The underlying mathematical problem in many of these applications can be studied within the framework of spatial queues, in which service the tasks as customers and the mobile agents as servers. Cooperation between agents occurs as workload sharing. Control policies have to typically address two key challenges: task allocation among the agents and service schedule for each agent. In general, these two features are highly coupled and, therefore, devising an optimal or, at least, a provably efficient policy is an extremely difficult problem. Considering motion constraints for the agents, as should be done for Unmanned Aerial Vehicles (UAVs), complicates things further.

A natural way to reduce the complexity is to partition the workspace among the agents and then let each agent follow a certain set of rules in its own region. To which extent does this decoupling strategy affect optimality? How can agents compute a partition of the workspace in the absence of a central authority, and with limited communication  abilities? We will consider a number of scenarios, in which different partitions arise in optimal policies. In addition, we will illustrate novel phase transition phenomena induced by the agents' dynamics.

Papers: Paper1, Paper2.
 

Biography: Emilio Frazzoli is an Associate Professor of Aeronautics and Astronautics with the Laboratory for Information and Decision Systems at the Massachusetts Institute of Technology . He received a Laurea degree in Aerospace Engineering from the University of Rome, "Sapienza" , Italy, in 1994, and a Ph. D. degree in Navigation and Control Systems from the Department of Aeronautics and Astronautics of the Massachusetts Institute of Technology, in 2001. Between 1994 and 1997 he worked as an officer in the Italian Navy, and as a spacecraft dynamics specialist for the European Space Agency Operations Centre (ESOC) in Darmstadt, Germany, and Telespazio, in Rome, Italy.
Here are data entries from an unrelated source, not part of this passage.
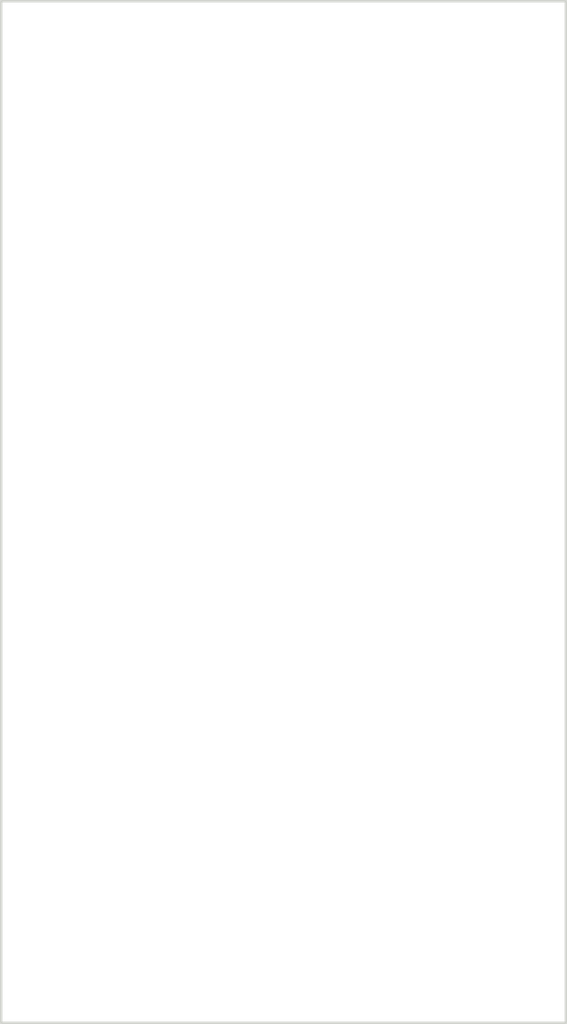
<source format=kicad_pcb>
(kicad_pcb
	(version 20240108)
	(generator "pcbnew")
	(generator_version "8.0")
	(general
		(thickness 1.6)
		(legacy_teardrops no)
	)
	(paper "A4")
	(layers
		(0 "F.Cu" signal)
		(31 "B.Cu" signal)
		(32 "B.Adhes" user "B.Adhesive")
		(33 "F.Adhes" user "F.Adhesive")
		(34 "B.Paste" user)
		(35 "F.Paste" user)
		(36 "B.SilkS" user "B.Silkscreen")
		(37 "F.SilkS" user "F.Silkscreen")
		(38 "B.Mask" user)
		(39 "F.Mask" user)
		(40 "Dwgs.User" user "User.Drawings")
		(41 "Cmts.User" user "User.Comments")
		(42 "Eco1.User" user "User.Eco1")
		(43 "Eco2.User" user "User.Eco2")
		(44 "Edge.Cuts" user)
	)
	(setup
		(pad_to_mask_clearance 0)
		(allow_soldermask_bridges_in_footprints no)
		(pcbplotparams
			(layerselection 0x00010fc_ffffffff)
			(plot_on_all_layers_selection 0x0000000_00000000)
			(disableapertmacros no)
			(usegerberextensions no)
			(usegerberattributes yes)
			(usegerberadvancedattributes yes)
			(creategerberjobfile yes)
			(dashed_line_dash_ratio 12.000000)
			(dashed_line_gap_ratio 3.000000)
			(svgprecision 4)
			(plotframeref no)
			(viasonmask no)
			(mode 1)
			(useauxorigin no)
			(hpglpennumber 1)
			(hpglpenspeed 20)
			(hpglpendiameter 15.000000)
			(pdf_front_fp_property_popups yes)
			(pdf_back_fp_property_popups yes)
			(dxfpolygonmode yes)
			(dxfimperialunits yes)
			(dxfusepcbnewfont yes)
			(psnegative no)
			(psa4output no)
			(plotreference yes)
			(plotvalue yes)
			(plotfptext yes)
			(plotinvisibletext no)
			(sketchpadsonfab no)
			(subtractmaskfromsilk no)
			(outputformat 1)
			(mirror no)
			(drillshape 1)
			(scaleselection 1)
			(outputdirectory "")
		)
	)
	(net 0 "")
	(gr_line
		(start 150 46.66)
		(end 90.965 46.66)
		(stroke
			(width 0.254)
			(type solid)
		)
		(layer "Edge.Cuts")
		(uuid "33fd46c0-1000-49ca-a65e-2d3963eea706")
	)
	(gr_line
		(start 90.965 153.34)
		(end 150 153.34)
		(stroke
			(width 0.254)
			(type solid)
		)
		(layer "Edge.Cuts")
		(uuid "a642cb14-ba9c-4a5a-958b-1995b49c28c1")
	)
	(gr_line
		(start 90.965 46.66)
		(end 90.965 153.34)
		(stroke
			(width 0.254)
			(type solid)
		)
		(layer "Edge.Cuts")
		(uuid "b4eb34be-b947-44e5-8e12-5cb4f888e6cd")
	)
	(gr_line
		(start 150 153.34)
		(end 150 46.66)
		(stroke
			(width 0.254)
			(type solid)
		)
		(layer "Edge.Cuts")
		(uuid "cedc467e-4d8e-47f7-a3df-57565d5f2f58")
	)
)

</source>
From 2001 to 2004 he was an Assistant Professor of Aerospace Engineering at the University of Illinois at Urbana-Champaign. From 2004 to 2006 he was an Assistant Professor of Mechanical and Aerospace Engineering at the University of California, Los Angeles. He is a Senior Member of the American Institute of Aeronautics and Astronautics and of the Institute for Electrical and Electronics Engineers. He was the recipient of a NSF CAREER award in 2002.

Dr. Frazzoli's current research interests include algorithmic, computational and geometric methods for the design of complex control systems, in aerospace and other domains. Application areas include distributed cooperative control of multiple-vehicle systems, guidance and control of agile vehicles, mobile robotics, high-confidence embedded systems.